**WORK REQUEST**
Every line of the material below needs to be copied exactly; omit the pictures.

**PROVIDED DATA**
::::
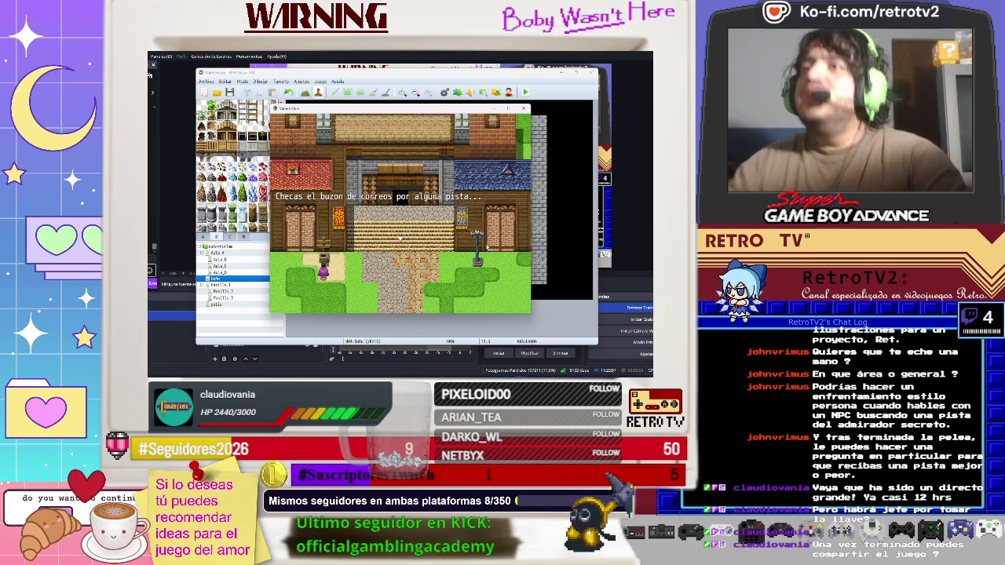
- Check the mailbox, decline the package, and start the Buzon Maldito battle with Violencia/Escapar showing
{"action": "key", "text": "Return"}
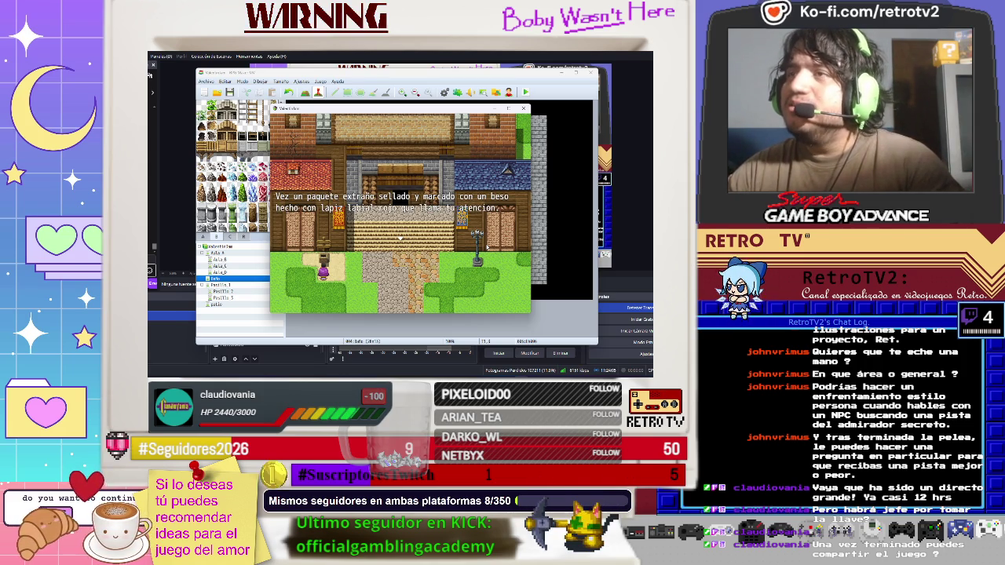
{"action": "key", "text": "Return"}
::::
**TASK SOLUTION**
- Check the mailbox, decline the package, and start the Buzon Maldito battle with Violencia/Escapar showing
{"action": "key", "text": "Return"}
{"action": "key", "text": "Return"}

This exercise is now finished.